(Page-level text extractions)

* * *

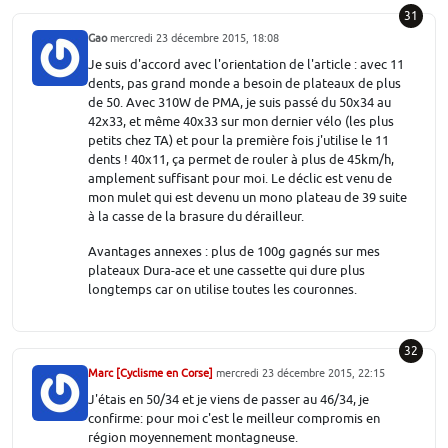
31
Gao
mercredi 23 décembre 2015, 18:08
Je suis d'accord avec l'orientation de l'article : avec 11
dents, pas grand monde a besoin de plateaux de plus
de 50. Avec 310W de PMA, je suis passé du 50x34 au
42x33, et même 40x33 sur mon dernier vélo (les plus
petits chez TA) et pour la première fois j'utilise le 11
dents ! 40x11, ça permet de rouler à plus de 45km/h,
amplement suffisant pour moi. Le déclic est venu de
mon mulet qui est devenu un mono plateau de 39 suite
à la casse de la brasure du dérailleur.
Avantages annexes : plus de 100g gagnés sur mes
plateaux Dura-ace et une cassette qui dure plus
longtemps car on utilise toutes les couronnes.
32
Marc [Cyclisme en Corse]
mercredi 23 décembre 2015, 22:15
J'étais en 50/34 et je viens de passer au 46/34, je
confirme: pour moi c'est le meilleur compromis en
région moyennement montagneuse.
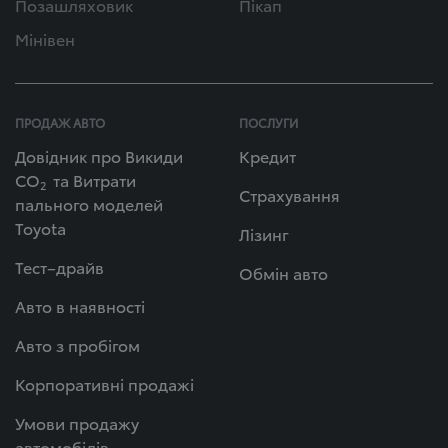
Позашляховик
Пікап
Мінівен
ПРОДАЖ АВТО
ПОСЛУГИ
Довідник про Викиди
Кредит
СО
та Витрати
2
Страхування
пального моделей
Toyota
Лізинг
Тест–драйв
Обмін авто
Авто в наявності
Авто з пробігом
Корпоративні продажі
Умови продажу
автомобілів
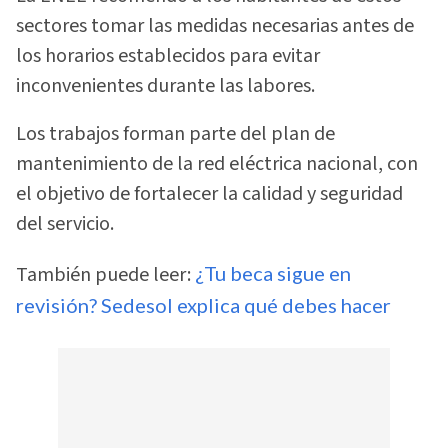
sectores tomar las medidas necesarias antes de
los horarios establecidos para evitar
inconvenientes durante las labores.
Los trabajos forman parte del plan de
mantenimiento de la red eléctrica nacional, con
el objetivo de fortalecer la calidad y seguridad
del servicio.
También puede leer:
¿Tu beca sigue en
revisión? Sedesol explica qué debes hacer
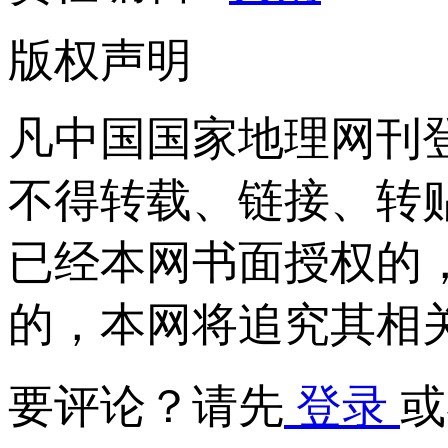
版权声明
凡中国国家地理网刊
不得转载、链接、转
已经本网书面授权的
的，本网将追究其相
要评论？请先
登录
或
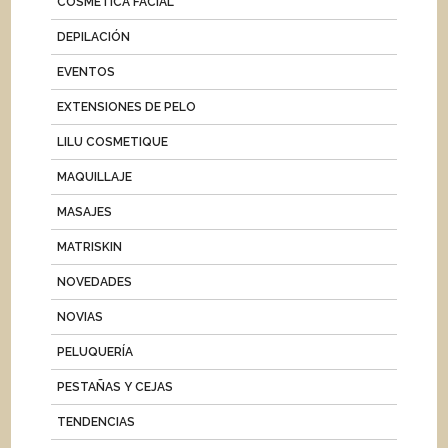
COSMÉTICA FACIAL
DEPILACIÓN
EVENTOS
EXTENSIONES DE PELO
LILU COSMETIQUE
MAQUILLAJE
MASAJES
MATRISKIN
NOVEDADES
NOVIAS
PELUQUERÍA
PESTAÑAS Y CEJAS
TENDENCIAS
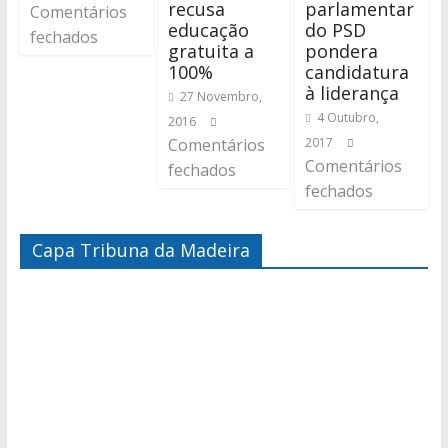
recusa
parlamentar
Comentários
educação
do PSD
fechados
gratuita a
pondera
100%
candidatura
à liderança
27 Novembro,
4 Outubro,
2016
Comentários
2017
Comentários
fechados
fechados
Capa Tribuna da Madeira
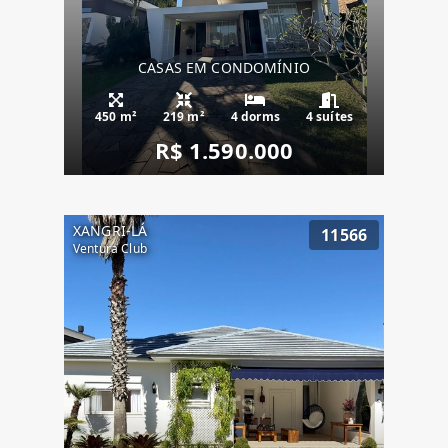
CASAS EM CONDOMÍNIO
450 m²
219 m²
4 dorms
4 suítes
R$ 1.590.000
XANGRI-LÁ
11566
Ventura Club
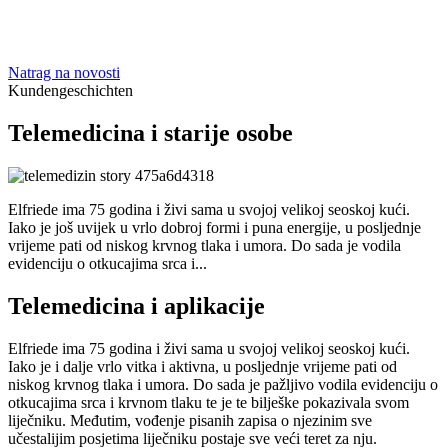
Natrag na novosti
Kundengeschichten
Telemedicina i starije osobe
Elfriede ima 75 godina i živi sama u svojoj velikoj seoskoj kući.
Iako je još uvijek u vrlo dobroj formi i puna energije, u posljednje
vrijeme pati od niskog krvnog tlaka i umora. Do sada je vodila
evidenciju o otkucajima srca i...
Telemedicina i aplikacije
Elfriede ima 75 godina i živi sama u svojoj velikoj seoskoj kući.
Iako je i dalje vrlo vitka i aktivna, u posljednje vrijeme pati od
niskog krvnog tlaka i umora. Do sada je pažljivo vodila evidenciju o
otkucajima srca i krvnom tlaku te je te bilješke pokazivala svom
liječniku. Međutim, vođenje pisanih zapisa o njezinim sve
učestalijim posjetima liječniku postaje sve veći teret za nju.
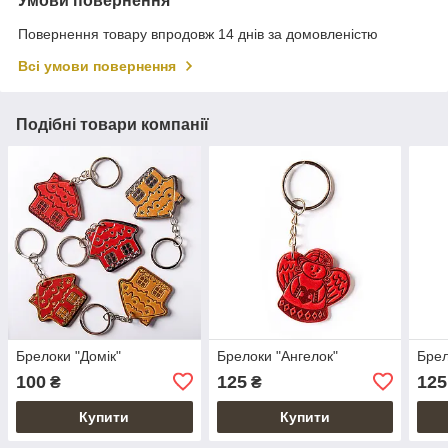
Умови повернення
Повернення товару впродовж 14 днів за домовленістю
Всі умови повернення
Подібні товари компанії
Брелоки "Домік"
Брелоки "Ангелок"
Брел
100
125
125
₴
₴
Купити
Купити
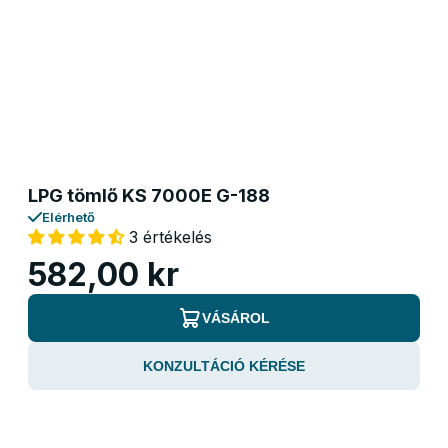
LPG tömlő KS 7000E G-188
Elérhető
3 értékelés
582,00 kr
VÁSÁROL
KONZULTÁCIÓ KÉRÉSE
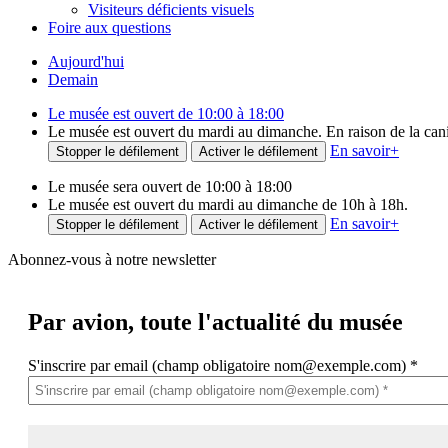
Visiteurs déficients visuels
Foire aux questions
Aujourd'hui
Demain
Le musée est ouvert de 10:00 à 18:00
Le musée est ouvert du mardi au dimanche. En raison de la canicu
En savoir
+
Stopper le défilement
Activer le défilement
Le musée sera ouvert de 10:00 à 18:00
Le musée est ouvert du mardi au dimanche de 10h à 18h.
En savoir
+
Stopper le défilement
Activer le défilement
Abonnez-vous à notre newsletter
Par avion,
toute l'actualité du musée
S'inscrire par email (champ obligatoire nom@exemple.com)
*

* * *

Update the data lines starting at the one containing "COSMÉTICA FACIAL" and ending at the one containing "Ventura Club", changing "fechados" to "encerrados" and keeping everything else the same. Leave the pictures out of your answer.

-- Reply to the exercise --
COSMÉTICA FACIAL
DEPILACIÓN
EVENTOS
EXTENSIONES DE PELO
LILU COSMETIQUE
MAQUILLAJE
MASAJES
MATRISKIN
NOVEDADES
NOVIAS
PELUQUERÍA
PESTAÑAS Y CEJAS
TENDENCIAS
recusa
parlamentar
Comentários
educação
do PSD
encerrados
gratuita a
pondera
100%
candidatura
à liderança
27 Novembro,
4 Outubro,
2016
Comentários
2017
Comentários
encerrados
encerrados
Capa Tribuna da Madeira
CASAS EM CONDOMÍNIO
450 m²
219 m²
4 dorms
4 suítes
R$ 1.590.000
XANGRI-LÁ
11566
Ventura Club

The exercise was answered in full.